*Exercise*. Wherever the string "choosing" turns up in the data, copy the whole line.

*Input data*.
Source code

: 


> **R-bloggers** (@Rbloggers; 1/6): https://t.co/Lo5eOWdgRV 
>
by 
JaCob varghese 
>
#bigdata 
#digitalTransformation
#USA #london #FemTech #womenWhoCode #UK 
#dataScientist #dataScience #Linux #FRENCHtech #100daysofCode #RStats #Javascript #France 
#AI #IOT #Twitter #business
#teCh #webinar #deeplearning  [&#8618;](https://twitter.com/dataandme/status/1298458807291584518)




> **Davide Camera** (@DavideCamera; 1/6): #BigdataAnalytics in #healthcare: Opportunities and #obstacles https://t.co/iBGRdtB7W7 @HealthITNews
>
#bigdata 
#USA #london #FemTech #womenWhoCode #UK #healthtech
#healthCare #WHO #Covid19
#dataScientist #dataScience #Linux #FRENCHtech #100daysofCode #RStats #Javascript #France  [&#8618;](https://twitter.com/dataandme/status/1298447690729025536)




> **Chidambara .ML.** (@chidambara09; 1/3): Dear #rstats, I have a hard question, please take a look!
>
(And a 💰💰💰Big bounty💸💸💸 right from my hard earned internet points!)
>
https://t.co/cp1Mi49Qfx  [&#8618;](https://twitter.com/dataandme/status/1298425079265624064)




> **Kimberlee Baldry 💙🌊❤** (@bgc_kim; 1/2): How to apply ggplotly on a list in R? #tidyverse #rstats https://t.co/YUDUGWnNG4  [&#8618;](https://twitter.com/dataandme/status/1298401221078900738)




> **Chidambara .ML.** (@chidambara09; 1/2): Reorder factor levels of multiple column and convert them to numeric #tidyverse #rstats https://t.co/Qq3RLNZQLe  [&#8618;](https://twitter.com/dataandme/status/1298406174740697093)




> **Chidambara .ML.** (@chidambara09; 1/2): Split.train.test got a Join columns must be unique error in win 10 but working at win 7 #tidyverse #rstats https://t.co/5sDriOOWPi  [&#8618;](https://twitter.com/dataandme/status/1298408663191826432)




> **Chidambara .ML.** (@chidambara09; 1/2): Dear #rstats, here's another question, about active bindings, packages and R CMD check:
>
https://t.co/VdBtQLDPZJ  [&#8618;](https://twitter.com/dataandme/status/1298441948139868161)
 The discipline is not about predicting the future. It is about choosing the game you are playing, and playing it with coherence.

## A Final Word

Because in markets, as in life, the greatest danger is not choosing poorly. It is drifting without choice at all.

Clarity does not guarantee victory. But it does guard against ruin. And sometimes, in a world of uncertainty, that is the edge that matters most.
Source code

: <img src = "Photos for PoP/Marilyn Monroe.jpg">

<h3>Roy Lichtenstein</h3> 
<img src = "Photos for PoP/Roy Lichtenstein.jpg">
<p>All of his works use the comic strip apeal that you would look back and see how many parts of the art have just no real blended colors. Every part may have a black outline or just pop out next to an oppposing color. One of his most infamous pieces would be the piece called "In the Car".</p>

*Task output*.
 The discipline is not about predicting the future. It is about choosing the game you are playing, and playing it with coherence.
Because in markets, as in life, the greatest danger is not choosing poorly. It is drifting without choice at all.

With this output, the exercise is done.